To do ::
Reproduce the lines below word for word, starting at the line that contains "Η Επιτροπή, αναγνωρίζοντας τα εμπόδια στη" and stopping after the line that contains "около 4 месяцев понадоб". Leave the pictures out of your copy.

*** Begin section ***

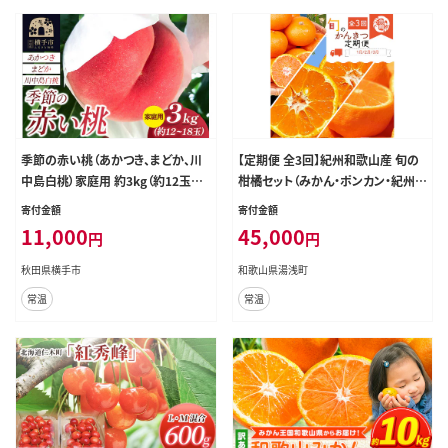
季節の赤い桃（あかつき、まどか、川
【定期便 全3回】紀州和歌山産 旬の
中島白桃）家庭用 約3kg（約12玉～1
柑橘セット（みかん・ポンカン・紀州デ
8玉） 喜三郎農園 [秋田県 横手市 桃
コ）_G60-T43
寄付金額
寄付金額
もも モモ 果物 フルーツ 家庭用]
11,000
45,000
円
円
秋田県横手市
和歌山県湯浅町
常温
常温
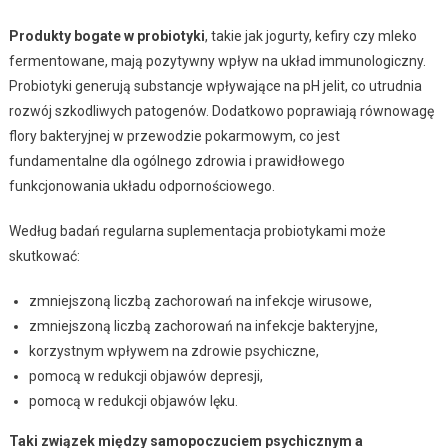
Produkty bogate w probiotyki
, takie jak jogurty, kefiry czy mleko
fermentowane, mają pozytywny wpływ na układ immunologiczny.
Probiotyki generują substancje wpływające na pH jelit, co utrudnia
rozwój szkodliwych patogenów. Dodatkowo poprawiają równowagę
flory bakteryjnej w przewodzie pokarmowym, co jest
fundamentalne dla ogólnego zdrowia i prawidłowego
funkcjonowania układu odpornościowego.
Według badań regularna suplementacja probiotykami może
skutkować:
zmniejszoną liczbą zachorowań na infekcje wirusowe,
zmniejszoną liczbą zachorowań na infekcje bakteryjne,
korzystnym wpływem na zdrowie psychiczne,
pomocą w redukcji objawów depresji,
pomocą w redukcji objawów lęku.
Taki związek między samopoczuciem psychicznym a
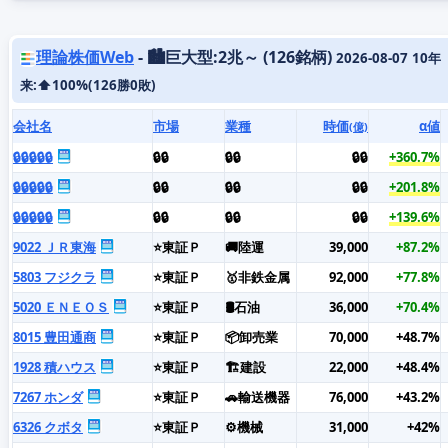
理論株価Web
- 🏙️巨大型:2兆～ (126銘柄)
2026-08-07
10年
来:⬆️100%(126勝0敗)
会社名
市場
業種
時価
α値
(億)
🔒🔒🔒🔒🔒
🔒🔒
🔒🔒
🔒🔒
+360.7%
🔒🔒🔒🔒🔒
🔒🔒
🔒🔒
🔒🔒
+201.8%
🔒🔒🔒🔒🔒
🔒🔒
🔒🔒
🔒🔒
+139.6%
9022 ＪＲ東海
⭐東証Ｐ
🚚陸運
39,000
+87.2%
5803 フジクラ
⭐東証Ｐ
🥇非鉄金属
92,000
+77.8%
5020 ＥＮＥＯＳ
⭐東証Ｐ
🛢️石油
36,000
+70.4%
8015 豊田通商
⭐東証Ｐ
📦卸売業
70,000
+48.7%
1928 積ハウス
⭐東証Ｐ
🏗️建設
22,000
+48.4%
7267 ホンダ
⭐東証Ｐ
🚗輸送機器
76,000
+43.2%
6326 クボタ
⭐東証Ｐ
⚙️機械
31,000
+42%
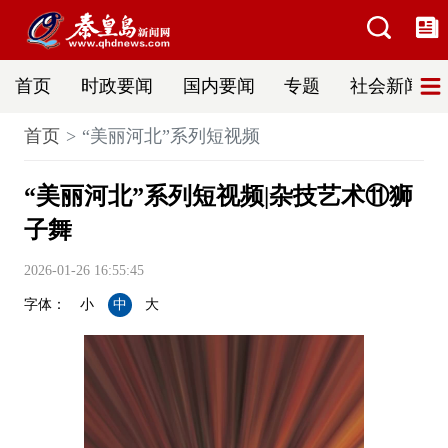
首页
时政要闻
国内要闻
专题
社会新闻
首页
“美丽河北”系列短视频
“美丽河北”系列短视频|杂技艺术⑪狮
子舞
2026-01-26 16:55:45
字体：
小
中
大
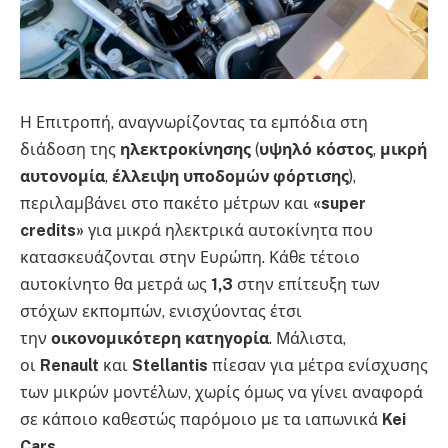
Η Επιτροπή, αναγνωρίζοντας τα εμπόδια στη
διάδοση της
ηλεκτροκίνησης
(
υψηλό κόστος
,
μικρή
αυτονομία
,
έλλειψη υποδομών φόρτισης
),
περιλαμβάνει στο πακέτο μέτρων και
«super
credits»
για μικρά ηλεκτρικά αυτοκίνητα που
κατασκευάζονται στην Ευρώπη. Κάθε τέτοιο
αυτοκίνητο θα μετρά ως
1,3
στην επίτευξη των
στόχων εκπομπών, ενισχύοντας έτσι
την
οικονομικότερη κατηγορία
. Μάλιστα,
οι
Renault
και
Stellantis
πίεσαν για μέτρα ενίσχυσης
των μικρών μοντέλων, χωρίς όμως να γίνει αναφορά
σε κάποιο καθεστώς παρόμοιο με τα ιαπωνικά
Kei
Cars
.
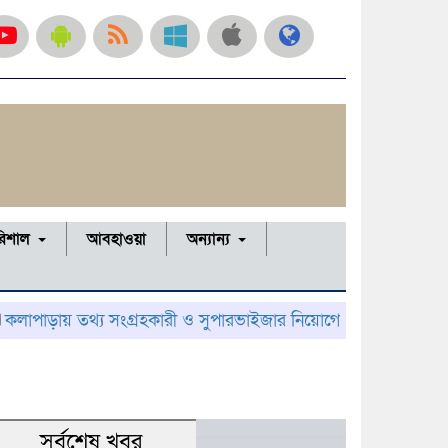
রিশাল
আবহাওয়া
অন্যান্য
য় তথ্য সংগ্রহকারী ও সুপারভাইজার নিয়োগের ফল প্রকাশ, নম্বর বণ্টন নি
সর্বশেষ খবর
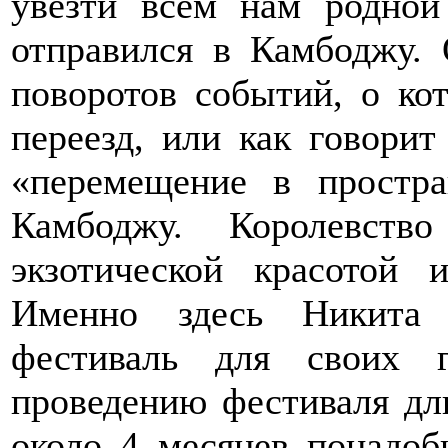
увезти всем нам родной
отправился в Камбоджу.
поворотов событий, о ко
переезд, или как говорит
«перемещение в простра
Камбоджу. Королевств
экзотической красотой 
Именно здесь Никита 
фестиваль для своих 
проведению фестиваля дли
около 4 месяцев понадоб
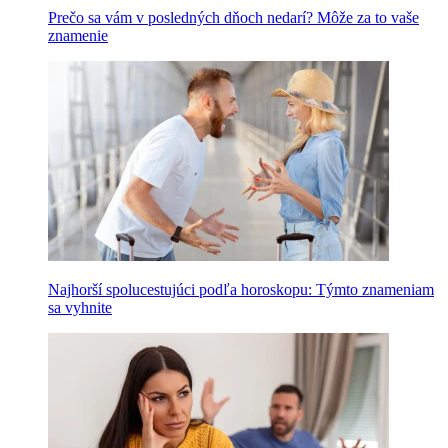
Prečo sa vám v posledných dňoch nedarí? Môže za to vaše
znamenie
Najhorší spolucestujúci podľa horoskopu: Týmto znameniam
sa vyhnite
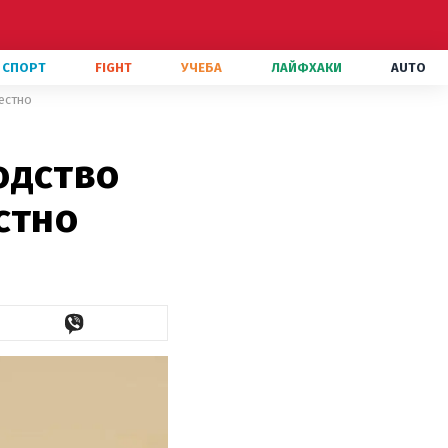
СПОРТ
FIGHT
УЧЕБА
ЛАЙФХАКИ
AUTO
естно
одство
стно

*** End section ***
*** Begin section ***

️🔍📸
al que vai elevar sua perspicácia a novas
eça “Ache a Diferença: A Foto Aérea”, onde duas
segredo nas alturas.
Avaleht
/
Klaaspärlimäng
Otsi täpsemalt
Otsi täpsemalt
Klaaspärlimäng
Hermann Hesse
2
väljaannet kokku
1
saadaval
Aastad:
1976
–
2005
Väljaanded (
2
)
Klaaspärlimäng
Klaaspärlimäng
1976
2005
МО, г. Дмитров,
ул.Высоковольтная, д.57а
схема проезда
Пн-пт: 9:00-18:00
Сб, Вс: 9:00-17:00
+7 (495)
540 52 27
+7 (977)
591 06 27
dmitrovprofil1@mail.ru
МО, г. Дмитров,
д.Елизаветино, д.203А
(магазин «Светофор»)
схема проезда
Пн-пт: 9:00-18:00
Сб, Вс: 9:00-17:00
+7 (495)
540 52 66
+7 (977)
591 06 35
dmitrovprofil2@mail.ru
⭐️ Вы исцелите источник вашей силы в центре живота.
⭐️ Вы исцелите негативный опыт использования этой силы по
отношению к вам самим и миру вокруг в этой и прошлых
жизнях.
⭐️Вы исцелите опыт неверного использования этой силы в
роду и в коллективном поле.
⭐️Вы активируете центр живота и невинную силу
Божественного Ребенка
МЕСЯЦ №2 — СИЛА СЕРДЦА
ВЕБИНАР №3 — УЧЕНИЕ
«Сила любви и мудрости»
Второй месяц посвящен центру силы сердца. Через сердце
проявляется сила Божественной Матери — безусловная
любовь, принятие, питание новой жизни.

*** End section ***

Result ::
Η Επιτροπή, αναγνωρίζοντας τα εμπόδια στη
διάδοση της
ηλεκτροκίνησης
(
υψηλό κόστος
,
μικρή
αυτονομία
,
έλλειψη υποδομών φόρτισης
),
περιλαμβάνει στο πακέτο μέτρων και
«super
credits»
για μικρά ηλεκτρικά αυτοκίνητα που
κατασκευάζονται στην Ευρώπη. Κάθε τέτοιο
αυτοκίνητο θα μετρά ως
1,3
στην επίτευξη των
στόχων εκπομπών, ενισχύοντας έτσι
την
οικονομικότερη κατηγορία
. Μάλιστα,
οι
Renault
και
Stellantis
πίεσαν για μέτρα ενίσχυσης
των μικρών μοντέλων, χωρίς όμως να γίνει αναφορά
σε κάποιο καθεστώς παρόμοιο με τα ιαπωνικά
Kei
Cars
.
রিশাল
আবহাওয়া
অন্যান্য
য় তথ্য সংগ্রহকারী ও সুপারভাইজার নিয়োগের ফল প্রকাশ, নম্বর বণ্টন নি
সর্বশেষ খবর
увезти всем нам родной
отправился в Камбоджу.
поворотов событий, о ко
переезд, или как говорит
«перемещение в простра
Камбоджу. Королевств
экзотической красотой 
Именно здесь Никита 
фестиваль для своих 
проведению фестиваля дли
около 4 месяцев понадоб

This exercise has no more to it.